In the mole-cricket the hinder part of the crop is armed within with hook-like bristles directed backwards so as not to prevent the energetic pressure of the food backwards into the proventriculus, and to obviate the possibility of a regurgitation. (Eberli.)
The fore-stomach or proventriculus.—This is especially well developed in the Dermaptera, in the Orthopterous families Locustidæ, Gryllidæ, and Mantidæ, while in the Thysanura (Lepisma) there is a spherical gizzard provided with six teeth. It also occurs in many wood-boring insects, and in most carnivorous insects, notably the Carabidæ, Dyticidæ, Scolytidæ, in the Mecoptera (scorpion-flies), in the fleas, and in many kinds of ants, as well as Cynips, Leucospis, and Xyphidria. It is very muscular, lined within with chitin, which is usually provided with numerous teeth arising from the folds. These folds begin in the œsophagus or crop, and suddenly end where the mesenteron (“chylific stomach”) begins. It has been compared with the gizzard of birds, and is usually called by German authors the chewing or masticating stomach. (Kaumagen.)
The proventriculus is best developed in the Gryllidæ (Acrida viridissima), where the six folds at the end of the crop close together to form a valve between the crop and proventriculus. “They are each armed with five very minute hooked teeth; and, continued into the gizzard, develop many more in their course through that organ. These first teeth are arranged around the entrance to the gizzard, and seem designed to retain the insufficiently comminuted food and to pass it on to that organ.

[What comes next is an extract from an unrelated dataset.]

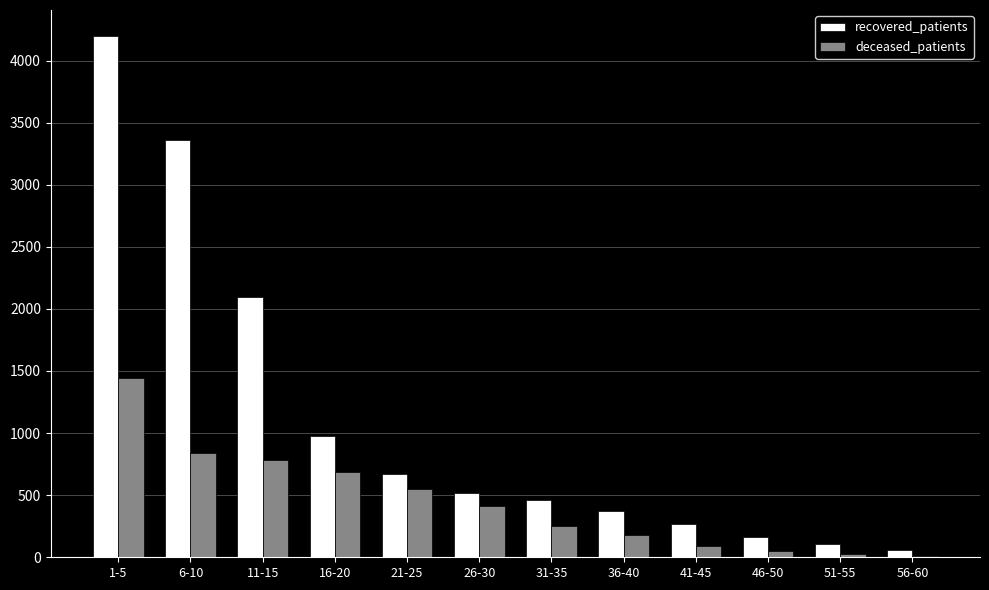

Which series changed the most between 1-5 and 56-60?

recovered_patients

Fig. 310.—Anatomy of Danais archippus after removal of right half of the body. Lettering of the head: a, antenna; ph, pharynx; pl, labial palpi; r, proboscis; g, brain; usg, subœsophageal ganglion. Lettering of the thorax: I. II. III. thoracic segments; b1, b2, b3, the coxal joints of the three pairs of legs; bm, muscles of the wings; ac cephalic aorta with its swelling; œ, œsophagus; bg, thoracic ganglia of the ventral cord; sd, salivary glands of one side, those of the other side cut off near their entrance into the common salivary duct. Lettering of the abdomen: 1–9. abdominal segments; h, heart; sm, so-called sucking-stomach (food-reservoir); cm, chyle-stomach; ag, abdominal ganglia: ed, hind intestine with colon (c) and rectum (r); rm, urinary vessels; ov, ovarial tubes, those of the right side cut off; ove, terminal filaments of the ovaries; bc, bursa copulatrix; obc, its outer aperture; od, oviduct; vag, vagina; wo, its outer aperture; ad, glandular appendages of the vagina partly cut away; vk, connective canal between the vagina and bursa copulatrix with swelling (receptaculum seminis); an, anus.—After Burgess, from Lang.
Fig. 311.—Transverse section of the proventriculus of Gryllus cinereus: muc, muscular walls; r, horny ridge between the large teeth (sp).—After Minot.
Fig. 312.—Transverse section of the proventriculus of the cockroach.—After Miall and Denny.